Back when I worked for the claims department of a major insurance company, I got stuff. Some of the stuff consisted of tickets to Broadway shows and sporting events and sometimes I got bottles of booze, Canadian Club being a popular choice for some reason. These items were tendered to me by auto appraisers, repair shops and other firms, large and small, that wanted the business my company could offer. Corrupt souls that they were, they offered these items as bribes. Pristine young man that I was, I accepted them as gifts. I was, in my own modest way, Hillary Clinton before her time.

The pattern established by the vaunted Cohen of Claims is similar to the one later copied by Clinton of Chappaqua. You may note that when it came to these matters — these matters being the acceptance of ethically dubious gifts — Hillary Clinton was lots of quid and little quo. The mountains of money that came into the Clinton Foundation, some of it offered by otherwise heartless men, apparently got the donors nothing. They came from parts of the world where a man’s bribe is his word and yet money offered in New York to the foundation did not open a door in Washington at the State Department.
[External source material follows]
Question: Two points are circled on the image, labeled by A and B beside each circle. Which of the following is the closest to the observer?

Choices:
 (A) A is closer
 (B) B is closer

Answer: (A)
“The fact remains that Hillary Clinton never took action as Secretary of State because of donations to the Clinton Foundation,” said Josh Schwerin, a Clinton campaign spokesman. Apparently, this is true, and it no doubt breaks the hearts of Republicans everywhere who think that Hillary Clinton is both a crook and a fool. She is possibly only a bit of the former and certainly none of the latter.

Let us take the case of Casey Wasserman. He runs The Wasserman Media Group, a talent agency. According to The Washington Post, Wasserman’s own foundation contributed between $5 million and $10 million to the Clinton Foundation and his investment company also hired Bill Clinton as a consultant, paying him $3.13 million in fees in 2009 and 2010. For this, aside from a warm feeling, it seems Wasserman got nothing. When he tried to get the State Department to approve a visa for a British soccer star with a criminal record, he got nowhere — so much quid, so little quo.

As Cohen of Claims, I followed the same M.O. Not only did I treat every bribe as a gift, but I never demanded anything from anyone and went out of my way to award my business on the basis of competence only. In fact, on the rare occasion that someone complained that I was not sending enough business their way and wondered if a little cash would help their cause, I cut them off completely. I insisted on good work, promptly done. I could not be bought.

But just as I knew that the gifts I got were intended as bribes, and just as only I knew that the bribes were buying nothing, so did Hillary Clinton know that the huge amounts of money raised by the Clinton Foundation were coming from donors who thought they were buying something — access, a favor down the line, even a choice seat at some glitzy Clinton event with the requisite selfie to be sent to clients, spouses and interested others. And just as I never spelled out my rules — never said that the gift-bribe would buy nothing — I, like the Clintons, understood what might be the expectations of the donors. Some of them, probably, felt stronger about taking a picture with Bill than about AIDS in Haiti.

The same pattern repeats itself over and over. Gilbert Chagoury, a Nigerian billionaire of huge philanthropic endeavors — the Louvre in Paris, for instance — donated between $1 million and $5 million to the Clinton Foundation. Yet, when he contacted the Foundation for help in getting a visa or to meet with an official regarding Lebanon, where he has business and political interests, he got nowhere. Still, like the occasional tycoon from anywhere, he might have expected otherwise.

There is precious little that’s charitable about the world of charity. Raising money, like sausage-making, ain’t pretty to see and it would be just criminally naïve to rely on the big hearts of big donors. Much is bartered — access, recognition, social standing, proximity to the star at a dinner, a call afterward and, unspoken, the promise of influence if influence is needed. The Clintons knew exactly what was happening — a kind of alchemy in which potential bribes were turned into innocent gifts, leaving everyone with clean hands and, inevitably, the noxious odor of scandal.